Set exercise>
Copy out every line of the records below word for word, leaving the pictures out of your answer.

Data shown>
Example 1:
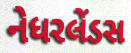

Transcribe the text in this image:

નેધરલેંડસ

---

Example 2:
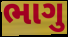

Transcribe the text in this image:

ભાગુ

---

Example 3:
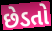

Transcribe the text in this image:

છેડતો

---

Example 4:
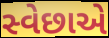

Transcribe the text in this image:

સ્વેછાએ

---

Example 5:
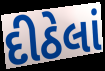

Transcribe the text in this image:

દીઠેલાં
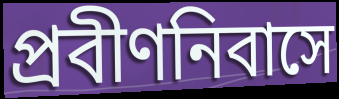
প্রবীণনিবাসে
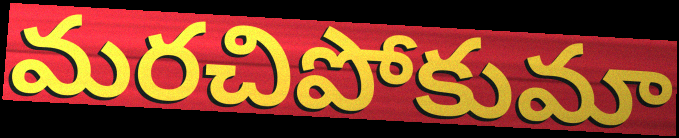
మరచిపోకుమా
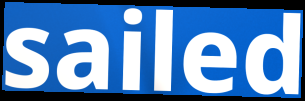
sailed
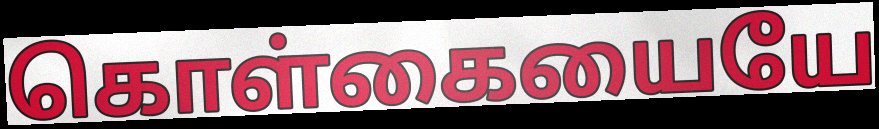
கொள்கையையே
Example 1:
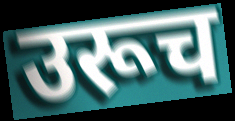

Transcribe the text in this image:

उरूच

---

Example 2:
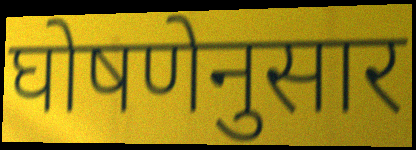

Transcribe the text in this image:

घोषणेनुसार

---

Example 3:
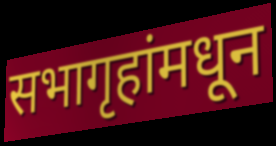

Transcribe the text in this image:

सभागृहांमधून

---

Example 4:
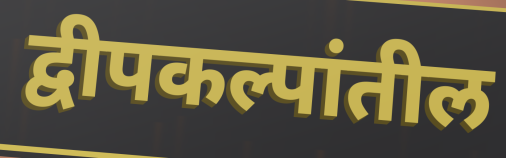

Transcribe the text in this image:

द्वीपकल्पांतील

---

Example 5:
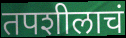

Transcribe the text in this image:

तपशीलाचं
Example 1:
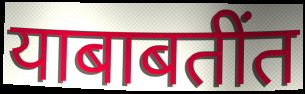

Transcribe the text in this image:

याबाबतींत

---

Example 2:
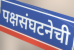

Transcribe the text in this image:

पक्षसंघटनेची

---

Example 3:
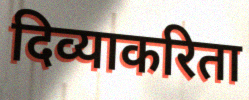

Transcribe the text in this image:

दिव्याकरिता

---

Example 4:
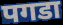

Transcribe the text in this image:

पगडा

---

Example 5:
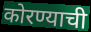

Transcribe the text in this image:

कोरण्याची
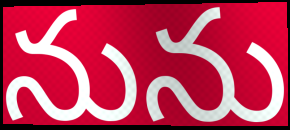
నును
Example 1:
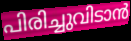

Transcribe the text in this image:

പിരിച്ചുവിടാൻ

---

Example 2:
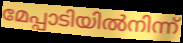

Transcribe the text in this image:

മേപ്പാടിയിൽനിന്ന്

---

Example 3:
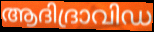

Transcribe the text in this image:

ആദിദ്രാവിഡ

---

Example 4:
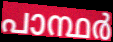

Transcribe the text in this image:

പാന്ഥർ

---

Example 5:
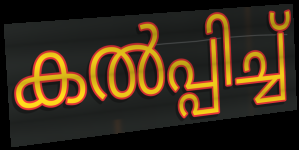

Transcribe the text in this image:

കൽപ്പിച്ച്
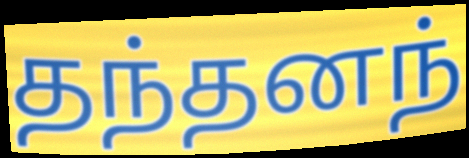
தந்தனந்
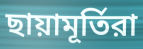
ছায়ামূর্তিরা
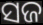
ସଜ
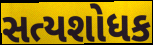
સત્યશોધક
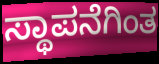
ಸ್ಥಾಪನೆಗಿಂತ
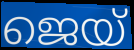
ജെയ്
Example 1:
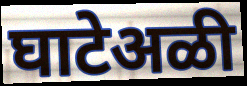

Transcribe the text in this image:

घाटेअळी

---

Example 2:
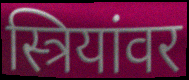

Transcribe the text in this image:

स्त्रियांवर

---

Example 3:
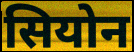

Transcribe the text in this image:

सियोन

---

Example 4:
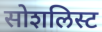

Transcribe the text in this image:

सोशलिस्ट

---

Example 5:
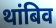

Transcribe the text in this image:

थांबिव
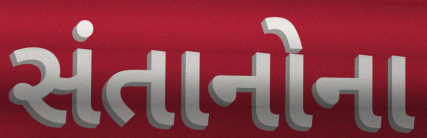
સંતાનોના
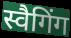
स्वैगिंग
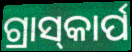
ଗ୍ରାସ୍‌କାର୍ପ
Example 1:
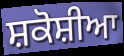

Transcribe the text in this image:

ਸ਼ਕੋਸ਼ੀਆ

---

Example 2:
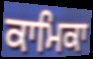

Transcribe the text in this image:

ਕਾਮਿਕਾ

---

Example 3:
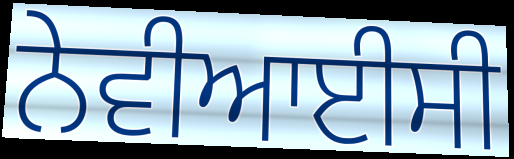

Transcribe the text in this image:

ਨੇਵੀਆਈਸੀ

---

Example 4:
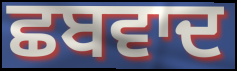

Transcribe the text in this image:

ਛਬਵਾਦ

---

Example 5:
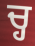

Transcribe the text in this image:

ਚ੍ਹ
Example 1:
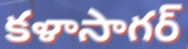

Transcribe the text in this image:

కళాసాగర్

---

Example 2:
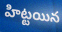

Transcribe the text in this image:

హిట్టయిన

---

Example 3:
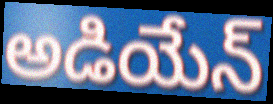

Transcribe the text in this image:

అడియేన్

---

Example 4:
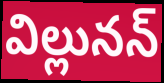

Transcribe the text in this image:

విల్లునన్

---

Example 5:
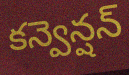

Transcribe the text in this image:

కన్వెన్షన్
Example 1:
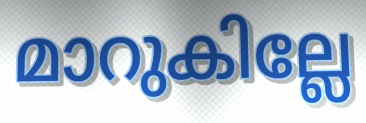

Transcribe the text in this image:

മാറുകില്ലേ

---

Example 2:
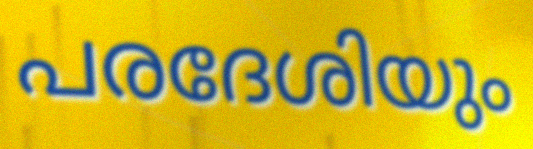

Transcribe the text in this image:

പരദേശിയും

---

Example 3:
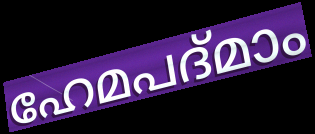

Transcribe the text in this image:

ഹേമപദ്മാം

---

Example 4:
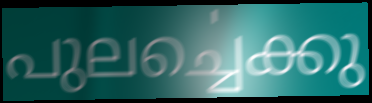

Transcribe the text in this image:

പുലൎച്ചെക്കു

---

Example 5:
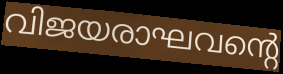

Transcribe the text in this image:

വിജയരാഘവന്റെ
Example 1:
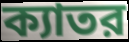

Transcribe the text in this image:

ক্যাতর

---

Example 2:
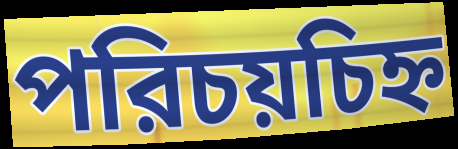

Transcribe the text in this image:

Answer to this problem>
Example 1:

Transcribe the text in this image:

નેધરલેંડસ

---

Example 2:

Transcribe the text in this image:

ભાગુ

---

Example 3:

Transcribe the text in this image:

છેડતો

---

Example 4:

Transcribe the text in this image:

સ્વેછાએ

---

Example 5:

Transcribe the text in this image:

દીઠેલાં
প্রবীণনিবাসে
మరచిపోకుమా
sailed
கொள்கையையே
Example 1:

Transcribe the text in this image:

उरूच

---

Example 2:

Transcribe the text in this image:

घोषणेनुसार

---

Example 3:

Transcribe the text in this image:

सभागृहांमधून

---

Example 4:

Transcribe the text in this image:

द्वीपकल्पांतील

---

Example 5:

Transcribe the text in this image:

तपशीलाचं
Example 1:

Transcribe the text in this image:

याबाबतींत

---

Example 2:

Transcribe the text in this image:

पक्षसंघटनेची

---

Example 3:

Transcribe the text in this image:

दिव्याकरिता

---

Example 4:

Transcribe the text in this image:

पगडा

---

Example 5:

Transcribe the text in this image:

कोरण्याची
నును
Example 1:

Transcribe the text in this image:

പിരിച്ചുവിടാൻ

---

Example 2:

Transcribe the text in this image:

മേപ്പാടിയിൽനിന്ന്

---

Example 3:

Transcribe the text in this image:

ആദിദ്രാവിഡ

---

Example 4:

Transcribe the text in this image:

പാന്ഥർ

---

Example 5:

Transcribe the text in this image:

കൽപ്പിച്ച്
தந்தனந்
ছায়ামূর্তিরা
ସଜ
સત્યશોધક
ಸ್ಥಾಪನೆಗಿಂತ
ജെയ്
Example 1:

Transcribe the text in this image:

घाटेअळी

---

Example 2:

Transcribe the text in this image:

स्त्रियांवर

---

Example 3:

Transcribe the text in this image:

सियोन

---

Example 4:

Transcribe the text in this image:

सोशलिस्ट

---

Example 5:

Transcribe the text in this image:

थांबिव
સંતાનોના
स्वैगिंग
ଗ୍ରାସ୍‌କାର୍ପ
Example 1:

Transcribe the text in this image:

ਸ਼ਕੋਸ਼ੀਆ

---

Example 2:

Transcribe the text in this image:

ਕਾਮਿਕਾ

---

Example 3:

Transcribe the text in this image:

ਨੇਵੀਆਈਸੀ

---

Example 4:

Transcribe the text in this image:

ਛਬਵਾਦ

---

Example 5:

Transcribe the text in this image:

ਚ੍ਹ
Example 1:

Transcribe the text in this image:

కళాసాగర్

---

Example 2:

Transcribe the text in this image:

హిట్టయిన

---

Example 3:

Transcribe the text in this image:

అడియేన్

---

Example 4:

Transcribe the text in this image:

విల్లునన్

---

Example 5:

Transcribe the text in this image:

కన్వెన్షన్
Example 1:

Transcribe the text in this image:

മാറുകില്ലേ

---

Example 2:

Transcribe the text in this image:

പരദേശിയും

---

Example 3:

Transcribe the text in this image:

ഹേമപദ്മാം

---

Example 4:

Transcribe the text in this image:

പുലൎച്ചെക്കു

---

Example 5:

Transcribe the text in this image:

വിജയരാഘവന്റെ
Example 1:

Transcribe the text in this image:

ক্যাতর

---

Example 2:

Transcribe the text in this image:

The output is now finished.